That is the learned opinion from Arcadis, the leading global design and consultancy for natural and built assets. From 22 North American cities measured, NYC tops San Francisco (6th), Boston (5th) and Seattle (7th). They based their index on three measurements of sustainability—People (social), Planet (environmental) and Profit (economic). The overall index also factors in 32 subsections including things like income inequality, education, crime, affordability, energy, consumption, green space, transportation, economic development and employment.
New York gets its head of steam from its nearly nine million residents along with its position as an international hub for commerce, topping the Profit category. It also ranks higher than other cities for environmental efforts. But NYC hits an iceberg when it comes to the People category. Gotham drops to number 15 in North America and 77 worldwide due to the high cost of housing and a high consumer price index. Noted in NYC’s favor are the steps that the Mayor’s office has taken towards raising the minimum wage by 2019 while providing more affordable housing and better access to early childhood education.
It picks the pace back up again in the Planet category because of the Big Apple’s efforts to improve air quality and reduce greenhouse emissions. Although many of NYC’s transit hubs (Port Authority, Penn Station) are in a dire need of an upgrade, the city has made efforts to improve rail lines (2nd Avenue subway, Jamaica, Queens station). Like New Jersey, New York suffered considerable damage from Hurricane Sandy but scored points because of its flood protection systems.
Of course, the big drawback for sustainability in New York is affordability. Six or seven years of stratospheric house price increases have made the term “affordable housing” something of an oxymoron. The irony is that an increasingly health and diet conscience populous (organic vegetables and artisanal eating comes with well-heeled residents) helps the city score points in the People and Planet categories.

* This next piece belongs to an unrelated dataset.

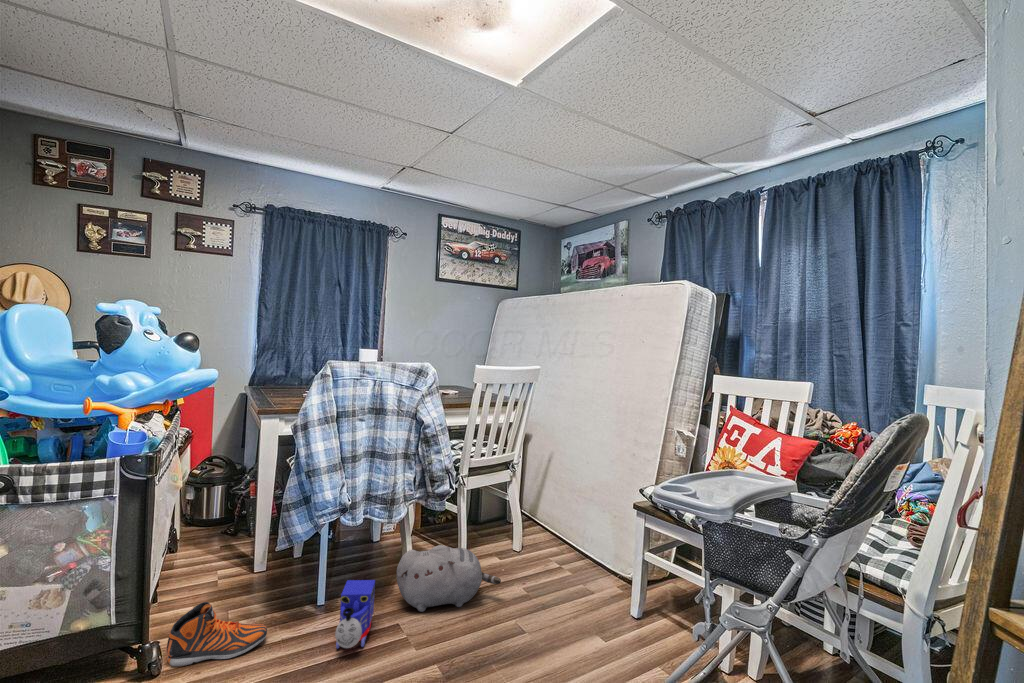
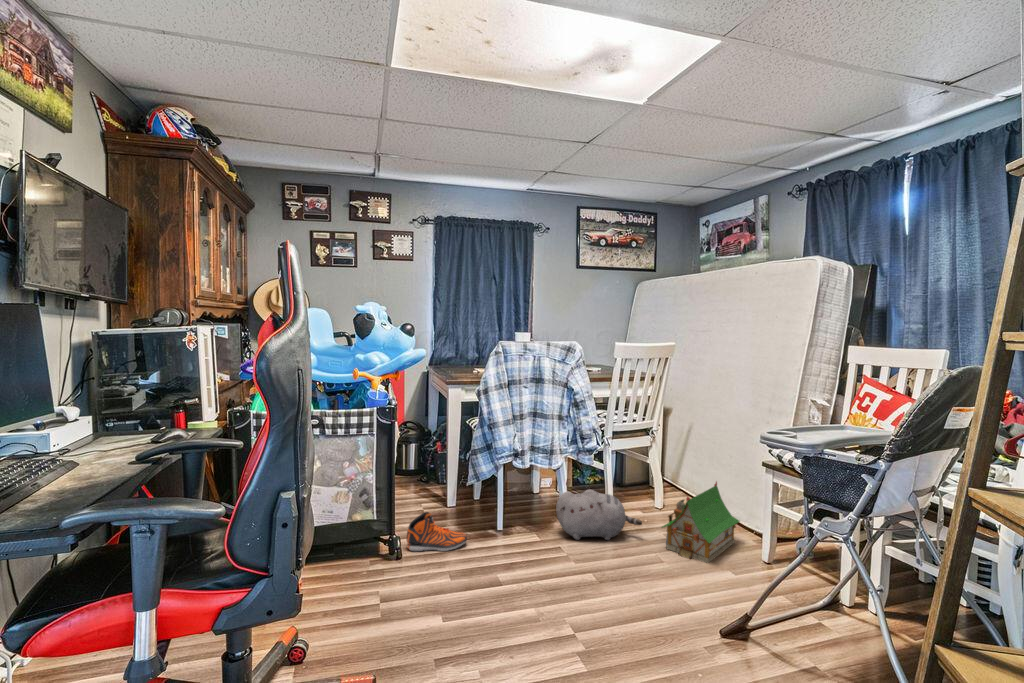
toy house: none [523,522,606,629] -> present [662,482,740,563]
toy train: present [335,580,375,648] -> none [516,509,541,555]

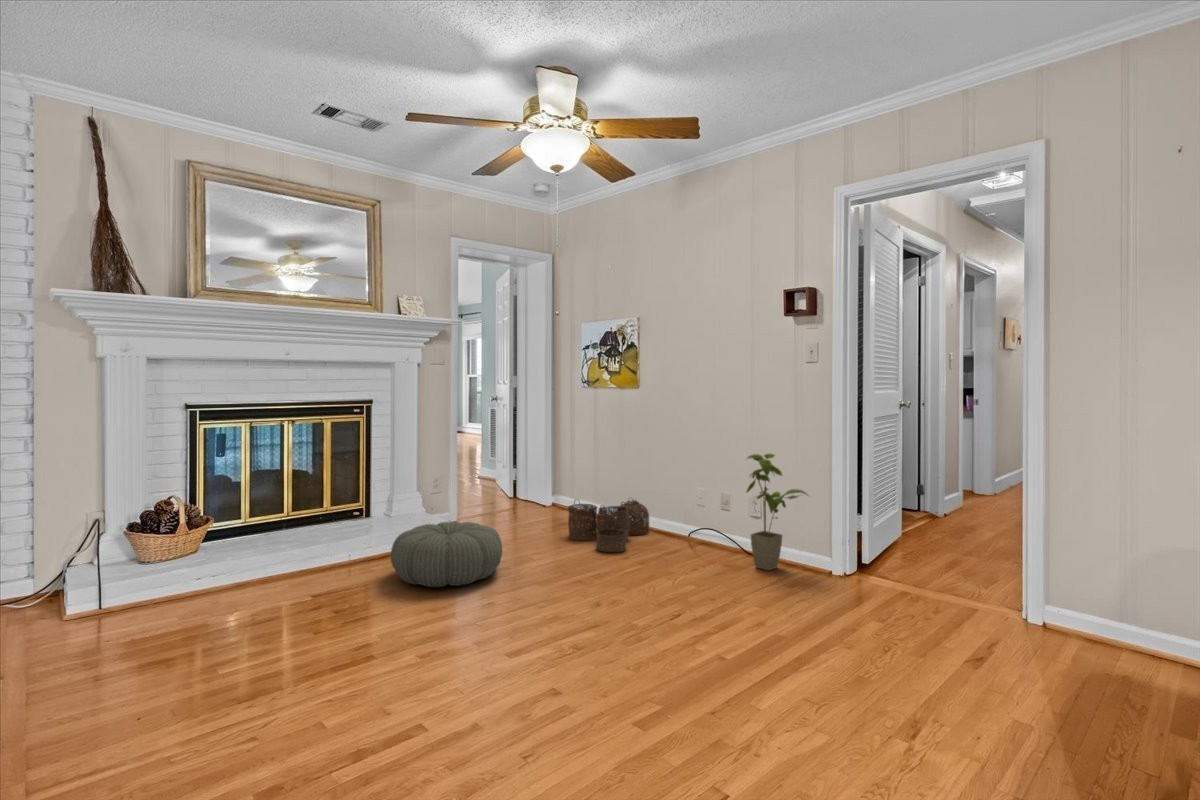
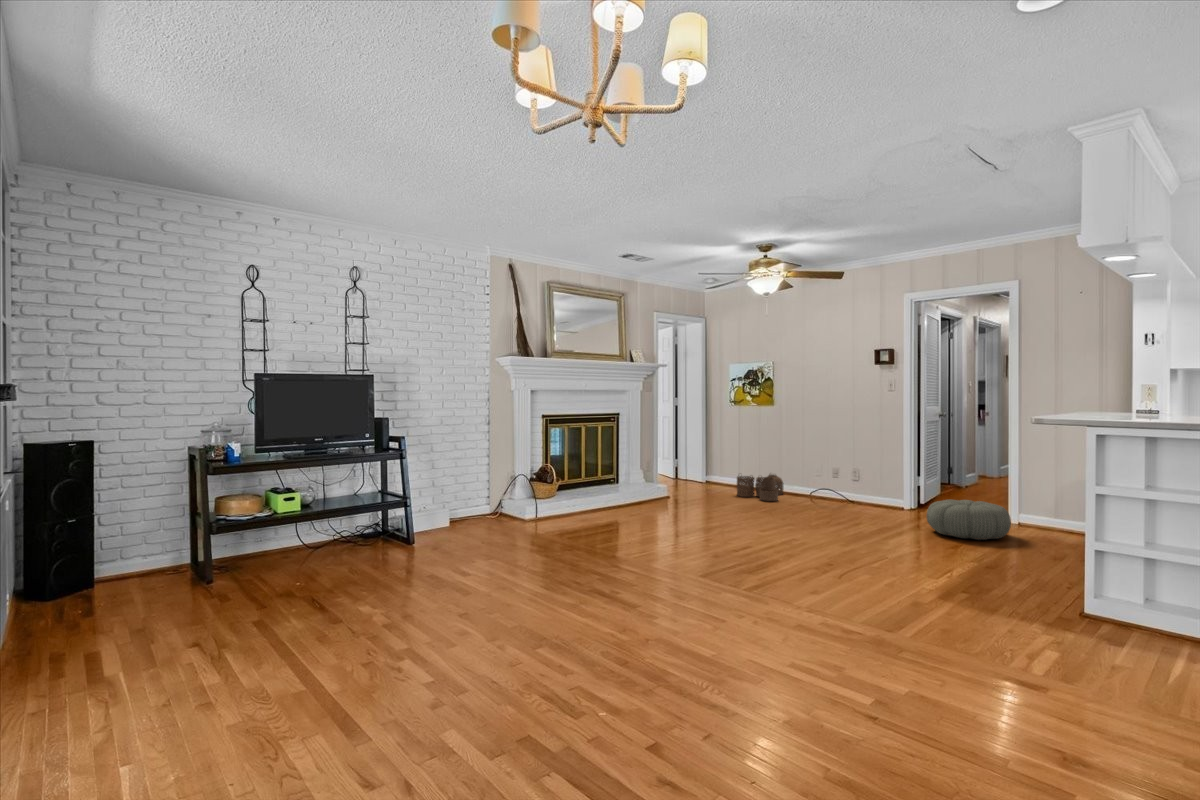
house plant: present [747,454,807,570] -> none [853,442,892,508]
pouf: present [391,522,502,587] -> present [927,500,1011,540]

New Yorker’s shouldn’t be too quick to pop the Champagne bottles, though. When it comes to world rankings, Europe streaks past the US like Usain Bolt in second half of the 100m. It has 16 of the top 20 positions. Zurich is #1 on the globe because of its reputation as a livable, environmentally conscious city with a highly organized transit system. It’s also a European center for finance. But it’s expensive and the city is notorious for work/life balance issues with its wealthy residents.
While NYC can be proud of US ranking, Europe shows us we still have a long way to go.